The City of Edmonton awarded more than $700,000 of the $1 million Chinatown Recovery Fund to proposals focused on security rather than vibrancy, a report on the fund says.
The fund is part of both the Downtown Core and Transit System Safety Plan and The Chinatown Strategy. Its description says it's a post-COVID vibrancy fund akin to the Downtown Recovery Coalition.
The Chinatown Recovery Fund advisory committee approved proposals in 2022 and 2023. The work followed two unprovoked murders in Chinatown in May 2022 that left the community feeling unsafe.
"Vibrancy was one of the (fund's) goals — the main goal was to help provide some economic recovery coming out of both a pandemic and some of the challenges that were unique to Chinatown … the increase in homeless encampments, and the increase in social disorder," Brett Latchford, director of strategy and emerging economy at the City of Edmonton, told Taproot.
Latchford said the city received 75 proposals, and 16 projects got the green light. Nine were for security, and seven were for things like the arts, events, and repairs to the Chinese garden in Louise McKinney Riverfront Park, maintained by the Edmonton Chinese Garden Society.
A little more than $300,000 went to vibrancy projects. The most expensive of these was $160,000 to the Chinatown and Area Business Association for investment in four new business openings, and $70,000 to Chinatown Transformation Collaborative (better known as CTC) for sculptures.
By far the largest expenditure is a multi-project fund administered by the business association: $622,000 for more than 120 businesses to upgrade security.
A former organizer for CTC who worked on the fund said security was a key concern when considering proposals.
"We had an open house in October 2022, and at that public meeting, a lot of business owners were there, plus residents, too," Allan Kwan, who chaired the Chinatown Recovery Fund advisory committee, told Taproot. "The number one concern was safety and security."
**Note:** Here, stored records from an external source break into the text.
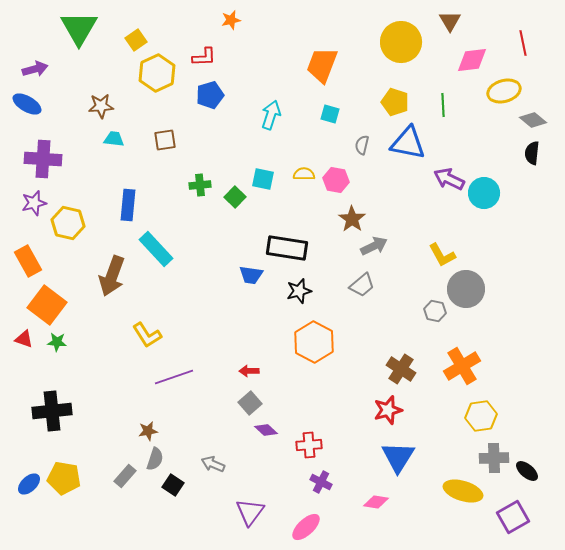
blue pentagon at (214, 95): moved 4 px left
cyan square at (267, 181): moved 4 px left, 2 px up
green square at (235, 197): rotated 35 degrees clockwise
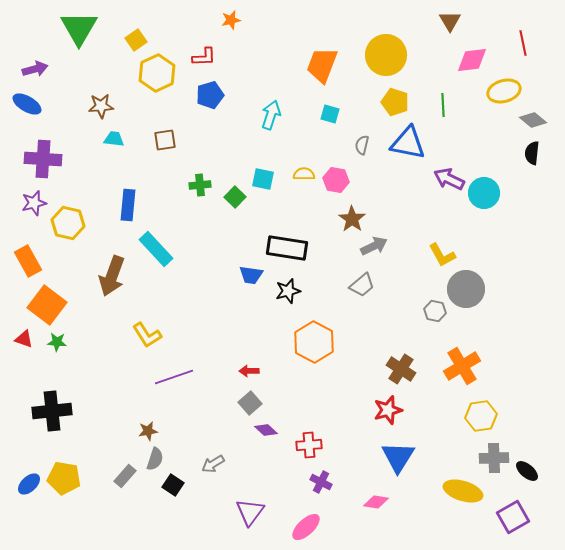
yellow circle at (401, 42): moved 15 px left, 13 px down
black star at (299, 291): moved 11 px left
gray arrow at (213, 464): rotated 55 degrees counterclockwise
Kwan had one of 12 votes during the adjudication process for the fund. The city had two, and nine remaining stakeholders each had one.
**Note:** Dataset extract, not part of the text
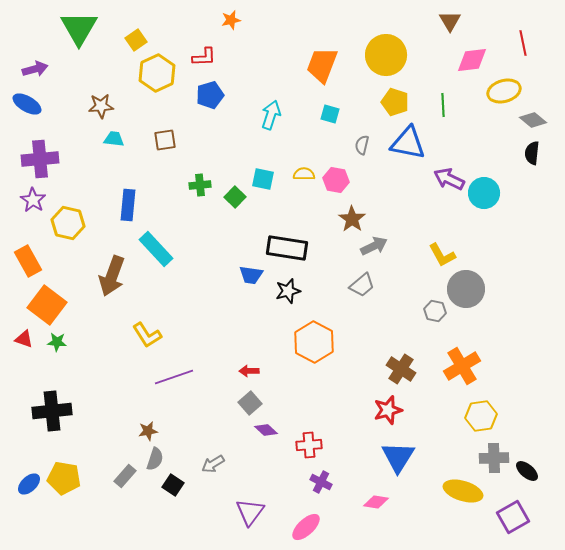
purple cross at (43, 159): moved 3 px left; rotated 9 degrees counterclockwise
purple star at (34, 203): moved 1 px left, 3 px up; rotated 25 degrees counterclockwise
One was William Lau, Kwan's former CTC colleague. Lau said the preponderance of security projects for the fund was no one's first choice, but did address the community's needs.
"The amount of proposals and requests that came in that were requests for security was quite overwhelming, and I'd say that the committee did struggle with it," Lau said. "It seemed like nobody on the committee wanted to spend these very precious, very rare, limited dollars on security. It didn't feel generative. But I'd say with the amount of proposals that came in, we saw it as a much-needed step of building confidence within the community. We couldn't ignore the concerns that were so overwhelming."
Next on the docket is a city fund dedicated to vibrancy. Latchford said it was approved in December.
A city spokesperson told Taproot in an email that applications for this fund will open "sometime in March," and that more details on the application process will be available "in the coming weeks."
Lau said he's confident the city will continue to invest in Chinatown's future, including in measures that move past security and into vibrancy.
"(The recovery fund committee) had the confidence as a team to say 'Hey, this is our first batch of funds,'" he said. "We need to give everyone confidence, but also the foundation and commitment to move forward in the more generative work that we want to see as a community, which is also the foundation for why the city will be announcing the Chinatown vibrancy fund."